Фрагмент текста:

Затем, в назначенные дни переписи, Л. Н-ч со студентами-счетчиками, назначенными в его распоряжение, внимательно и добросовестно обошел все грязные углы ужасной Ржановской крепости, и в то время, как счетчики делали свое дело, опрашивая и записывая нужные им статистические данные, Л. Н-ч старался расспросами со своей стороны разузнать степень и подробности нужды и делал заметки о возможной и предполагаемой помощи.
Собранный им таким образом материал дал возможность ему разделить всех нуждающихся на три разряда, именно:
Люди, потерявшие свое прежнее положение и ожидающие возвращения к нему (такие люди были и из низшего, и из высшего сословия), потом распутные женщины, которых очень много в этих домах, и третий отдел – дети. Больше всех он нашел и записал людей первого разряда. Пришлось бы перепечатывать здесь всю книгу, если бы желать рассказать все яркие картины, переданные в ней Л. Н-чем. Мы скажем только, что все его попытки помощи ни к чему не привели, лишь раскрыли перед ним во всем своем ужасе язвы нашего общественного строя.

Исходные данные:
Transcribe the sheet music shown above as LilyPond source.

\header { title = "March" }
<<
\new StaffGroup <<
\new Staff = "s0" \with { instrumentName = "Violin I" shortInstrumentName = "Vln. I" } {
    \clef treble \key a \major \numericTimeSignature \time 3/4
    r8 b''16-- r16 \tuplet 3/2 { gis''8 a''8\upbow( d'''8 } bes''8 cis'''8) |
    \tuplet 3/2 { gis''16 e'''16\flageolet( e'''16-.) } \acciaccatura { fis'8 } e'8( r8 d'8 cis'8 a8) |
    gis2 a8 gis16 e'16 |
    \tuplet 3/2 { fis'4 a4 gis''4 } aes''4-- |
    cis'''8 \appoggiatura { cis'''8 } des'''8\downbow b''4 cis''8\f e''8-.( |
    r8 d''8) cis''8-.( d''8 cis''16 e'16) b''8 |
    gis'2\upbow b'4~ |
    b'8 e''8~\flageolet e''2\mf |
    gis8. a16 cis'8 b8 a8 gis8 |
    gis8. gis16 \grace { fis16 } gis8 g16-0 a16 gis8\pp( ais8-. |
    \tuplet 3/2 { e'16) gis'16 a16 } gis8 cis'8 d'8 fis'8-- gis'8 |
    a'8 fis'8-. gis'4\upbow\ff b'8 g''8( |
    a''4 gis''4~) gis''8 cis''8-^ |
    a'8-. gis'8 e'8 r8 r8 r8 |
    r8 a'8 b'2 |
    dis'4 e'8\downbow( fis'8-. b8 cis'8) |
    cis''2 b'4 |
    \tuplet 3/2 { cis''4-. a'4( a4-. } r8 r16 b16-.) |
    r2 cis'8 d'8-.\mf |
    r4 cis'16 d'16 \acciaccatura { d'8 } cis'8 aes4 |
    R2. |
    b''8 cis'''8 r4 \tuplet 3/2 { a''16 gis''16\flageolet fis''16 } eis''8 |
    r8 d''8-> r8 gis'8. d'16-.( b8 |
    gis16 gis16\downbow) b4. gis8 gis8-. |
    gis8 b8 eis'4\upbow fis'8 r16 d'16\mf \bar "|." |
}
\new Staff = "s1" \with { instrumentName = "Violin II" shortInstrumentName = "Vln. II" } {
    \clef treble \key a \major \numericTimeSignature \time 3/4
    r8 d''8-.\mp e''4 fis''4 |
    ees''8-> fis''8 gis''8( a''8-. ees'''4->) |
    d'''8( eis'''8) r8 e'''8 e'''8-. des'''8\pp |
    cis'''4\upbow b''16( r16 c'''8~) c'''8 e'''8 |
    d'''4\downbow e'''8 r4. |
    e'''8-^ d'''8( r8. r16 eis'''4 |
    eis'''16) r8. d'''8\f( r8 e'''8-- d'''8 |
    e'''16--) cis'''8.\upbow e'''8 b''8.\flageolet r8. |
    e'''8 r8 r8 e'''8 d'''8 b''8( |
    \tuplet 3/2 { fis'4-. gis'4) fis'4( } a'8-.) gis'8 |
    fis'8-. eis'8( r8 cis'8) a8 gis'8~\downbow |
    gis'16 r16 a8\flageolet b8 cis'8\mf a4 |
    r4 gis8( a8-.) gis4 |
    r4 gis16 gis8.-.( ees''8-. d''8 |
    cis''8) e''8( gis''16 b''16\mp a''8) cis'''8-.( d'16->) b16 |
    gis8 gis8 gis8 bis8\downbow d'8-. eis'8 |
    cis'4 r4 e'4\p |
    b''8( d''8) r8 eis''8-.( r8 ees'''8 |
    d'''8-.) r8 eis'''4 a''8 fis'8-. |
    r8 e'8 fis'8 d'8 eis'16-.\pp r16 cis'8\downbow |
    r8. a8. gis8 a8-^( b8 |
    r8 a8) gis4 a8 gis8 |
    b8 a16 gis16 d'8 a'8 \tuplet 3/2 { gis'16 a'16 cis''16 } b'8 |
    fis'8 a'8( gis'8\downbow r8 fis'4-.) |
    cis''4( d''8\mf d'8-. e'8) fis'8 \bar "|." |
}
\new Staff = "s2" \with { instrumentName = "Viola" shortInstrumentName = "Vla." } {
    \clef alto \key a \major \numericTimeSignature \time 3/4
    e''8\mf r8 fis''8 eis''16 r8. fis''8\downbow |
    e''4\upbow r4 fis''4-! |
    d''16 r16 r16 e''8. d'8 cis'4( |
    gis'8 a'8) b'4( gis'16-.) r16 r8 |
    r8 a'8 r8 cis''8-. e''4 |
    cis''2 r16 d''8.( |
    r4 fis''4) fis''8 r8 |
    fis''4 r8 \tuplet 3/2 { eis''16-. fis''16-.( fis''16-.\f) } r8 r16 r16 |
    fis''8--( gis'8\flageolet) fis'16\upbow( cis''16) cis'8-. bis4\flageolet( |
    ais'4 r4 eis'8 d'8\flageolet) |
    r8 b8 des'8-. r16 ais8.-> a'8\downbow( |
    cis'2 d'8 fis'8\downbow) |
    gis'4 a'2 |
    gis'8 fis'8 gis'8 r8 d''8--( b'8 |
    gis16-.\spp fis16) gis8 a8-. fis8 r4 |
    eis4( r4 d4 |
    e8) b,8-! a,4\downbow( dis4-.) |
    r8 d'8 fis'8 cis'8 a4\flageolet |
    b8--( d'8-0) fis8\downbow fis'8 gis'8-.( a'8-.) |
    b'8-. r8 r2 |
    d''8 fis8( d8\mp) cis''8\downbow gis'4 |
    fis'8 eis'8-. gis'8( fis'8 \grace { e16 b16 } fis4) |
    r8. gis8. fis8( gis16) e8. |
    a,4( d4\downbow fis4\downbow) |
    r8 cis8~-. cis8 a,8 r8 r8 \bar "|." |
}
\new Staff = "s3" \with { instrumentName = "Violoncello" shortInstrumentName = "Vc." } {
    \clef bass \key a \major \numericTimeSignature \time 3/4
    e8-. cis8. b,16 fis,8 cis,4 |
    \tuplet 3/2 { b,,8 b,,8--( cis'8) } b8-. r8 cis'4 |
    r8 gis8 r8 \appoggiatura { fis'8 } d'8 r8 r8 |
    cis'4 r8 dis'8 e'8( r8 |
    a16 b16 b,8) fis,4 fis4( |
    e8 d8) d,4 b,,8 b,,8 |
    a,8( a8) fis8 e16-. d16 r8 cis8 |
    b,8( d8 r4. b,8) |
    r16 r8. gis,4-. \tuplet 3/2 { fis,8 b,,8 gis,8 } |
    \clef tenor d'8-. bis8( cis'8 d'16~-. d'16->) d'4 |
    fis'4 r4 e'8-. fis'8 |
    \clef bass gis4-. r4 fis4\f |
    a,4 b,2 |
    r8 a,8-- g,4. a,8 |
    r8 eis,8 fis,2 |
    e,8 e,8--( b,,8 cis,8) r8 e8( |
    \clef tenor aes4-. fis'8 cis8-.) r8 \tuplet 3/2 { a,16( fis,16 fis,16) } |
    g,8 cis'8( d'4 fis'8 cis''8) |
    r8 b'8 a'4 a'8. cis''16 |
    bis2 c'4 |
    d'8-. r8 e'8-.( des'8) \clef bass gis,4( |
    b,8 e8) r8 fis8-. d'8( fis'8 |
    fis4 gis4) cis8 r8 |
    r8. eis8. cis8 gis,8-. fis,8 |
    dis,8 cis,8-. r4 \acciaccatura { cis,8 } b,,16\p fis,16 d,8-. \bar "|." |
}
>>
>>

Что сделать: Пожалуйста, обновите часть отрывка о переписи, заменив «внимательно» на «тщательно». Начните с места, где стоит «Затем, в назначенные», и остановитесь после «и предполагаемой помощи.».

Решение задачи:
Затем, в назначенные дни переписи, Л. Н-ч со студентами-счетчиками, назначенными в его распоряжение, тщательно и добросовестно обошел все грязные углы ужасной Ржановской крепости, и в то время, как счетчики делали свое дело, опрашивая и записывая нужные им статистические данные, Л. Н-ч старался расспросами со своей стороны разузнать степень и подробности нужды и делал заметки о возможной и предполагаемой помощи.